Some of the aspect they need to consider include:

  • whether the spousal sponsorship application has been approved;
  • whether the application for Canadian permanent residence has received stage one approval;
  • to what extent the applicant has maintained ties in their home country; and
  • if their application is turned down, what is the applicant’s plan?

Basically, spouses and common-law partners must convince the immigration officer that they will only stay in Canada as long as they have legal status. Immigration officers will also consider other aspects, like those they apply when they assess dual intent.

How immigration officers are supposed to check dual intent?

There is a difference between temporary residents who plan to leave Canada and those who do not plan to leave at the end of their stay if their application for Canadian permanent residence is turned down.

When immigration officers assess the applicant’s intentions, they are told to look at the temporary residence applicants circumstances. Among other factors, immigration officers consider the following when checking an application for temporary residence:

  • the length of time the applicant will stay in Canada;
  • their means of support;
  • obligations and connection to the home country;
  • the purpose or the reason behind the stay;
  • the credibility of documents and information lodged; and
  • past compliance with Canadian immigration rules, and information available in biographic and biometrics information sharing.

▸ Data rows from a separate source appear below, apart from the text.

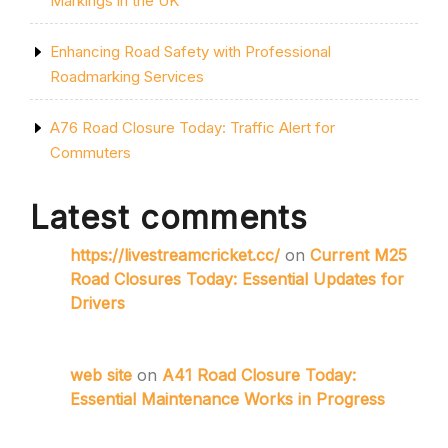
Markings in the UK
Enhancing Road Safety with Professional
Roadmarking Services
A76 Road Closure Today: Traffic Alert for
Commuters
Latest comments
https://livestreamcricket.cc/
on
Current M25
Road Closures Today: Essential Updates for
Drivers
web site
on
A41 Road Closure Today:
Essential Maintenance Works in Progress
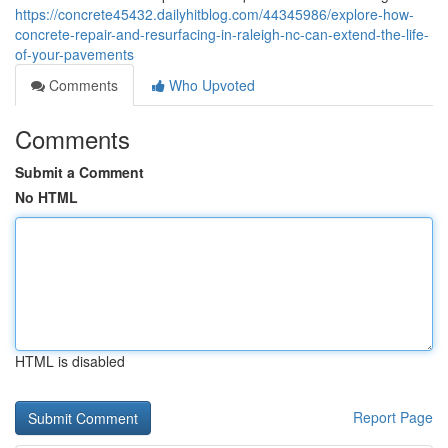
https://concrete45432.dailyhitblog.com/44345986/explore-how-
concrete-repair-and-resurfacing-in-raleigh-nc-can-extend-the-life-
of-your-pavements
Comments
Who Upvoted
Comments
Submit a Comment
No HTML
HTML is disabled
Report Page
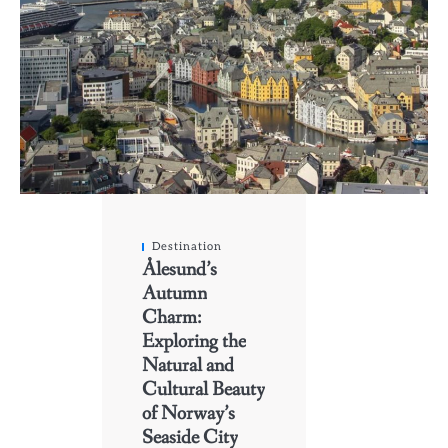
Destination
Ålesund’s
Autumn
Charm:
Exploring the
Natural and
Cultural Beauty
of Norway’s
Seaside City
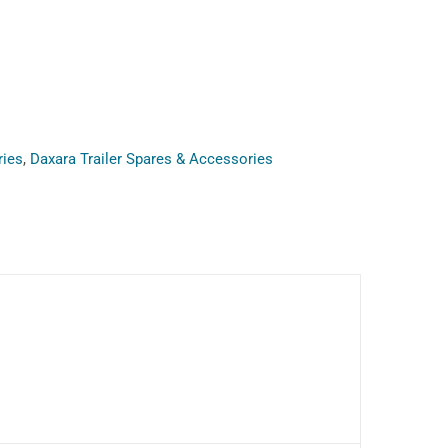
ries
,
Daxara Trailer Spares & Accessories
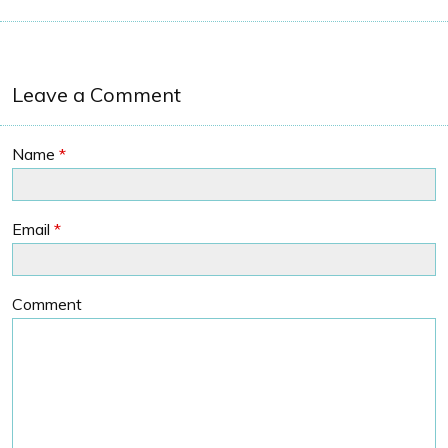
Leave a Comment
Name
*
Email
*
Comment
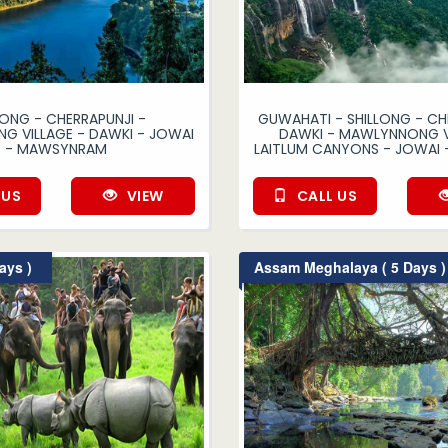
LONG - CHERRAPUNJI -
GUWAHATI - SHILLONG - CH
 VILLAGE - DAWKI - JOWAI
DAWKI - MAWLYNNONG V
- MAWSYNRAM
LAITLUM CANYONS - JOWAI 
 US
VIEW
CALL US
ays )
Assam Meghalaya ( 5 Days )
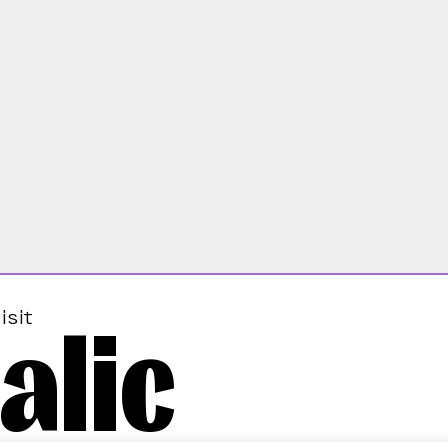
alic
isit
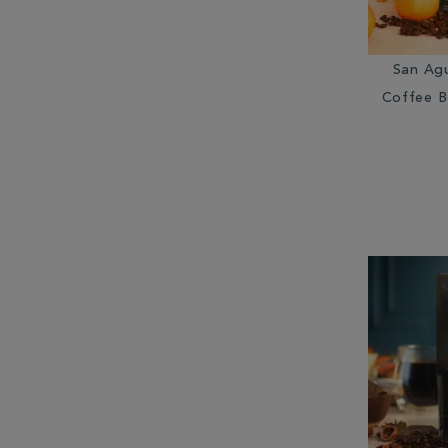
San Ag
Coffee B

From the immigration officer’s perspective, it is no different from reviewing any other temporary residence application. Each applicant is to get a “procedurally fair, individual assessment.”

If an immigration officer has concerns about the applicant’s intentions, the applicant should be made aware of these concerns or doubts and given the opportunity to respond.

If the immigration officer does not approve the application for temporary residence, the immigration officer have to give the applicant a letter explaining why they were refused visa.

If temporary residence applicants do not show that they have any intention of leaving Canada, and the immigration officer just sees their only goal as a permanent residence, their application may be refused.

Even if the applicant might subsequently qualify for a Provincial Nominee Program or Canadian Experience Class.

The reason for this, IRCC says, is because the applicant has not indicated that they would respect the terms and conditions of temporary residence visa, should they not qualify for canadian permanent residence.

Immigration fficers will use their own opinion or judgment on applications with dual intent, nonetheless the Global Case Management System notes should clearly show the officer’s reasoning when assessing the application.

In other words, if dual intent was seen as part of the decision on the application it should be stated in the applicant’s file.